> _WHAT TO WORK ON_: For the records below, print the lines from the line with "Live Action TV" through the line with "Steve Harvey Show_." exactly as written; include both end lines and exclude the rest.

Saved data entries
☆ ☆ ☆ ☆ ☆
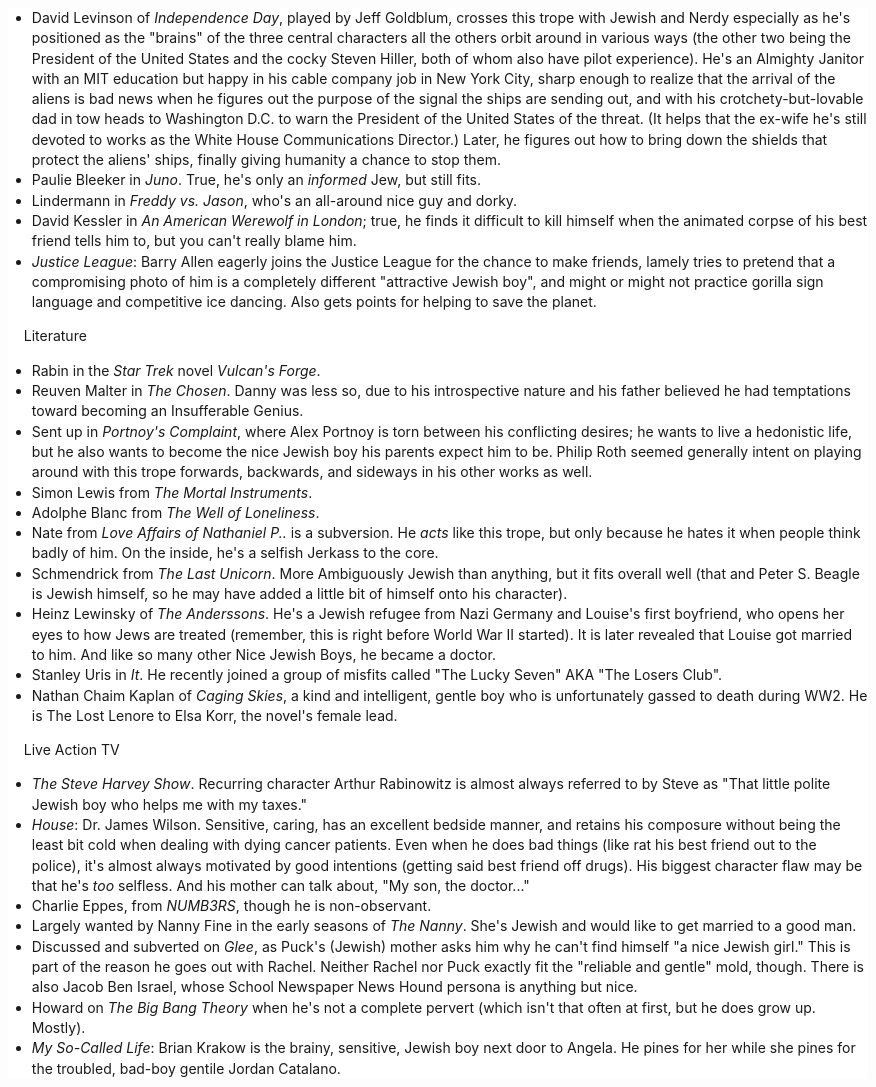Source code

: -   David Levinson of _Independence Day_, played by Jeff Goldblum, crosses this trope with Jewish and Nerdy especially as he's positioned as the "brains" of the three central characters all the others orbit around in various ways (the other two being the President of the United States and the cocky Steven Hiller, both of whom also have pilot experience). He's an Almighty Janitor with an MIT education but happy in his cable company job in New York City, sharp enough to realize that the arrival of the aliens is bad news when he figures out the purpose of the signal the ships are sending out, and with his crotchety-but-lovable dad in tow heads to Washington D.C. to warn the President of the United States of the threat. (It helps that the ex-wife he's still devoted to works as the White House Communications Director.) Later, he figures out how to bring down the shields that protect the aliens' ships, finally giving humanity a chance to stop them.
-   Paulie Bleeker in _Juno_. True, he's only an _informed_ Jew, but still fits.
-   Lindermann in _Freddy vs. Jason_, who's an all-around nice guy and dorky.
-   David Kessler in _An American Werewolf in London_; true, he finds it difficult to kill himself when the animated corpse of his best friend tells him to, but you can't really blame him.
-   _Justice League_: Barry Allen eagerly joins the Justice League for the chance to make friends, lamely tries to pretend that a compromising photo of him is a completely different "attractive Jewish boy", and might or might not practice gorilla sign language and competitive ice dancing. Also gets points for helping to save the planet.

    Literature 

-   Rabin in the _Star Trek_ novel _Vulcan's Forge_.
-   Reuven Malter in _The Chosen_. Danny was less so, due to his introspective nature and his father believed he had temptations toward becoming an Insufferable Genius.
-   Sent up in _Portnoy's Complaint_, where Alex Portnoy is torn between his conflicting desires; he wants to live a hedonistic life, but he also wants to become the nice Jewish boy his parents expect him to be. Philip Roth seemed generally intent on playing around with this trope forwards, backwards, and sideways in his other works as well.
-   Simon Lewis from _The Mortal Instruments_.
-   Adolphe Blanc from _The Well of Loneliness_.
-   Nate from _Love Affairs of Nathaniel P.._ is a subversion. He _acts_ like this trope, but only because he hates it when people think badly of him. On the inside, he's a selfish Jerkass to the core.
-   Schmendrick from _The Last Unicorn_. More Ambiguously Jewish than anything, but it fits overall well (that and Peter S. Beagle is Jewish himself, so he may have added a little bit of himself onto his character).
-   Heinz Lewinsky of _The Anderssons_. He's a Jewish refugee from Nazi Germany and Louise's first boyfriend, who opens her eyes to how Jews are treated (remember, this is right before World War II started). It is later revealed that Louise got married to him. And like so many other Nice Jewish Boys, he became a doctor.
-   Stanley Uris in _It_. He recently joined a group of misfits called "The Lucky Seven" AKA "The Losers Club".
-   Nathan Chaim Kaplan of _Caging Skies_, a kind and intelligent, gentle boy who is unfortunately gassed to death during WW2. He is The Lost Lenore to Elsa Korr, the novel's female lead.

    Live Action TV 

-   _The Steve Harvey Show_. Recurring character Arthur Rabinowitz is almost always referred to by Steve as "That little polite Jewish boy who helps me with my taxes."
-   _House_: Dr. James Wilson. Sensitive, caring, has an excellent bedside manner, and retains his composure without being the least bit cold when dealing with dying cancer patients. Even when he does bad things (like rat his best friend out to the police), it's almost always motivated by good intentions (getting said best friend off drugs). His biggest character flaw may be that he's _too_ selfless. And his mother can talk about, "My son, the doctor..."
-   Charlie Eppes, from _NUMB3RS_, though he is non-observant.
-   Largely wanted by Nanny Fine in the early seasons of _The Nanny_. She's Jewish and would like to get married to a good man.
-   Discussed and subverted on _Glee_, as Puck's (Jewish) mother asks him why he can't find himself "a nice Jewish girl." This is part of the reason he goes out with Rachel. Neither Rachel nor Puck exactly fit the "reliable and gentle" mold, though. There is also Jacob Ben Israel, whose School Newspaper News Hound persona is anything but nice.
-   Howard on _The Big Bang Theory_ when he's not a complete pervert (which isn't that often at first, but he does grow up. Mostly).
-   _My So-Called Life_: Brian Krakow is the brainy, sensitive, Jewish boy next door to Angela. He pines for her while she pines for the troubled, bad-boy gentile Jordan Catalano.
☆ ☆ ☆ ☆ ☆
> _ANSWER SPACE_:
    Live Action TV 

-   _The Steve Harvey Show_. Recurring character Arthur Rabinowitz is almost always referred to by Steve as "That little polite Jewish boy who helps me with my taxes."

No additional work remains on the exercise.